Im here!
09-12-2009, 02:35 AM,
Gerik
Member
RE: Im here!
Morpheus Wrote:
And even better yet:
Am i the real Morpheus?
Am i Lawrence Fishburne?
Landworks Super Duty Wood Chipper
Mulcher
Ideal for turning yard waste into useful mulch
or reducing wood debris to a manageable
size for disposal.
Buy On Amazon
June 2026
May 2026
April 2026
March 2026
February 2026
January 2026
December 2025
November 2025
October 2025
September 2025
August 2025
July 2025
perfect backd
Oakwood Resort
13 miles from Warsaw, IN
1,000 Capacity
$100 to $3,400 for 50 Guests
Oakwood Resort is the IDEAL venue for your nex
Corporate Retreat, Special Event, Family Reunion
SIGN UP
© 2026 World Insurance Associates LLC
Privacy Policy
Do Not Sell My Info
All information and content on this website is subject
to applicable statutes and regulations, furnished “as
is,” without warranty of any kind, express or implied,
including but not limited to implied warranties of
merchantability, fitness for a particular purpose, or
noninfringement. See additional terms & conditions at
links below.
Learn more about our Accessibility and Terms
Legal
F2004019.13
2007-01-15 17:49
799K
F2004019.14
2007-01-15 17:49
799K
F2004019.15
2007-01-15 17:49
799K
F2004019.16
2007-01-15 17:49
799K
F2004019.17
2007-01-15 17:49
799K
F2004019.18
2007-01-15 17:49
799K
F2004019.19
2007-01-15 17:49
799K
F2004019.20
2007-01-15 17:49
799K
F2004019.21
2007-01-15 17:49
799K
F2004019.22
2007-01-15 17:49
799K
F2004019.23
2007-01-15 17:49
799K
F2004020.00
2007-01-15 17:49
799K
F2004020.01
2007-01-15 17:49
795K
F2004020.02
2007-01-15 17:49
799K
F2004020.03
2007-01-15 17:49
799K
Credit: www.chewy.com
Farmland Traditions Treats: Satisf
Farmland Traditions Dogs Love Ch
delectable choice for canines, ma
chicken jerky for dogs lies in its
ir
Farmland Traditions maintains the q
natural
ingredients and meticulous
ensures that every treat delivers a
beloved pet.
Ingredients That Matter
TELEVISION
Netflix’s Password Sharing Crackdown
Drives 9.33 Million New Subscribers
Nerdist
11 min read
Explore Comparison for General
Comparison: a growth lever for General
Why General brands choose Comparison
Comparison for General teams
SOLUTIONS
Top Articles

──────────────────────────────

> _Task_
The task requires that all the material be restated word for word.

> _Exercise solution_
Im here!
09-12-2009, 02:35 AM,
Gerik
Member
RE: Im here!
Morpheus Wrote:
And even better yet:
Am i the real Morpheus?
Am i Lawrence Fishburne?
Landworks Super Duty Wood Chipper
Mulcher
Ideal for turning yard waste into useful mulch
or reducing wood debris to a manageable
size for disposal.
Buy On Amazon
June 2026
May 2026
April 2026
March 2026
February 2026
January 2026
December 2025
November 2025
October 2025
September 2025
August 2025
July 2025
perfect backd
Oakwood Resort
13 miles from Warsaw, IN
1,000 Capacity
$100 to $3,400 for 50 Guests
Oakwood Resort is the IDEAL venue for your nex
Corporate Retreat, Special Event, Family Reunion
SIGN UP
© 2026 World Insurance Associates LLC
Privacy Policy
Do Not Sell My Info
All information and content on this website is subject
to applicable statutes and regulations, furnished “as
is,” without warranty of any kind, express or implied,
including but not limited to implied warranties of
merchantability, fitness for a particular purpose, or
noninfringement. See additional terms & conditions at
links below.
Learn more about our Accessibility and Terms
Legal
F2004019.13
2007-01-15 17:49
799K
F2004019.14
2007-01-15 17:49
799K
F2004019.15
2007-01-15 17:49
799K
F2004019.16
2007-01-15 17:49
799K
F2004019.17
2007-01-15 17:49
799K
F2004019.18
2007-01-15 17:49
799K
F2004019.19
2007-01-15 17:49
799K
F2004019.20
2007-01-15 17:49
799K
F2004019.21
2007-01-15 17:49
799K
F2004019.22
2007-01-15 17:49
799K
F2004019.23
2007-01-15 17:49
799K
F2004020.00
2007-01-15 17:49
799K
F2004020.01
2007-01-15 17:49
795K
F2004020.02
2007-01-15 17:49
799K
F2004020.03
2007-01-15 17:49
799K
Credit: www.chewy.com
Farmland Traditions Treats: Satisf
Farmland Traditions Dogs Love Ch
delectable choice for canines, ma
chicken jerky for dogs lies in its
ir
Farmland Traditions maintains the q
natural
ingredients and meticulous
ensures that every treat delivers a
beloved pet.
Ingredients That Matter
TELEVISION
Netflix’s Password Sharing Crackdown
Drives 9.33 Million New Subscribers
Nerdist
11 min read
Explore Comparison for General
Comparison: a growth lever for General
Why General brands choose Comparison
Comparison for General teams
SOLUTIONS
Top Articles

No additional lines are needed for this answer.